En esa misma conversación me pidió que lo visitara, “para dar un paseo y comer”. Me extrañó; nunca me había propuesto algo así, y le dije que iría. Pero tardé dos o tres años en hacerlo. Esta es la otra vergüenza. Fui en febrero del 2006. Me esperaba ya sentado en su despacho, tan austero, con el cuadro de la Señora de rojo sobre fondo gris a la espalda. La vista se me iba constantemente al lienzo sin marco. Delibes empezó a hablar. Me contó de su salud, se quejó un poco. La cara se le había redondeado y estaba más gordo y encogido. Dijo algo sobre mi libro y me pidió que se lo dedicara otra vez. Salimos a comer y eso fue el paseo: menos de quinientos metros hasta el restaurante. Se cogió de mi brazo y así caminamos por la calle. Nos cruzábamos con gente. Quizá muchos de ellos le veían a menudo, quizá eran vecinos. Si me hubieran entrado ganas de presumir, de engallarme con Delibes del brazo, hubiera hecho el idiota, porque tenían ojos sólo para él. Unos ojos que se alegraban como si alguien les hubiera regalado una sorpresa dulce. Se quedaban mirándole tanto tiempo como podían, a veces, parándose. Delibes se comportaba como si no lo advirtiera. Cuando deshicimos el camino se vio una pequeña herida en el meñique de la mano izquierda. Sangraba un poco. Entramos en una farmacia para comprar unas tiritas. Dudo que el farmacéutico hiciera más fiesta si viera entrar al rey en su establecimiento. Le puso la tirita, le regaló una caja, que él rechazó, y nos acompañó hasta la puerta.

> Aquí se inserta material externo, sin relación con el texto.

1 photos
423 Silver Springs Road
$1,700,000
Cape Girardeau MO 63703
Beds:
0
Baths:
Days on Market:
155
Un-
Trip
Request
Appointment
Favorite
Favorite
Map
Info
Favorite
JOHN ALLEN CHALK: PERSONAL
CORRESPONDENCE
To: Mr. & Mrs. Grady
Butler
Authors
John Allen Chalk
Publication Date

En el almuerzo, contó historias de todas las clases, incluso cotilleos. Era un gran conversador. Ilustró una de ellas, sobre un personaje local, con algunos dibujos en un folleto del restaurante La Pedriza. Se lo quité y lo guardé en el bolsillo. Me miró como si fuera tonto. Nos zampamos un lechazo. Pidió que me dieran “el bocado del pastor”, y explicó que era el más suculento y que por eso se llamaba así. Comió con buen apetito y sin dejar nada. En aquella conversación tenía algo que decirme, pero no me lo dijo. Sin embargo, de repente, se dio cuenta de que yo había captado lo que quería pedirme y dijo muy rápido: “Llama a mi hijo”. Pensaba que sólo los gallegos éramos capaces de ese tipo de mañas y, desde luego, me sorprendieron mucho en alguien tan directo y tajante como él, tan brusco a veces. Me regaló el último libro, La tierra herida, una larga entrevista a su hijo Miguel, biólogo, que se había publicado un año antes y ya iba por la sexta edición. Me hizo una dedicatoria que terminaba así: “... Y en la esperanza de que me ayude a salvar la Tierra”.

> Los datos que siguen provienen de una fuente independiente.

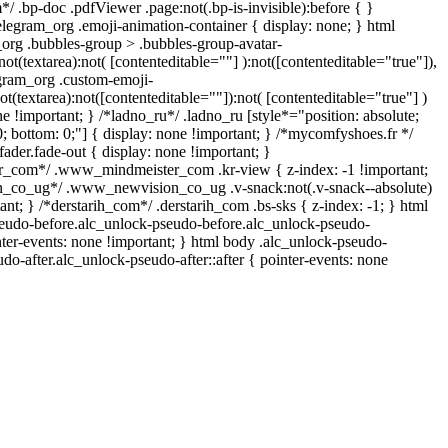
/ .bp-doc .pdfViewer .page:not(.bp-is-invisible):before { }
legram_org .emoji-animation-container { display: none; } html
rg .bubbles-group > .bubbles-group-avatar-
not(textarea):not( [contenteditable=""] ):not([contenteditable="true"]),
gram_org .custom-emoji-
ot(textarea):not([contenteditable=""]):not( [contenteditable="true"] )
ne !important; } /*ladno_ru*/ .ladno_ru [style*="position: absolute;
p: 0; bottom: 0;"] { display: none !important; } /*mycomfyshoes.fr */
der.fade-out { display: none !important; }
com*/ .www_mindmeister_com .kr-view { z-index: -1 !important;
co_ug*/ .www_newvision_co_ug .v-snack:not(.v-snack--absolute)
tant; } /*derstarih_com*/ .derstarih_com .bs-sks { z-index: -1; } html
eudo-before.alc_unlock-pseudo-before.alc_unlock-pseudo-
nter-events: none !important; } html body .alc_unlock-pseudo-
udo-after.alc_unlock-pseudo-after::after { pointer-events: none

Telefoneé a Miguel Delibes por última vez al atardecer del 19 de octubre del 2008, víspera de su penúltimo cumpleaños, pero esta conversación me la guardo. Sólo supe repetir, como un bobo, “pero don Miguel, don Miguel... No diga eso”, porque hablaba con la ternura, la emoción y las palabras de quien sabía que no nos veríamos más. Y así fue.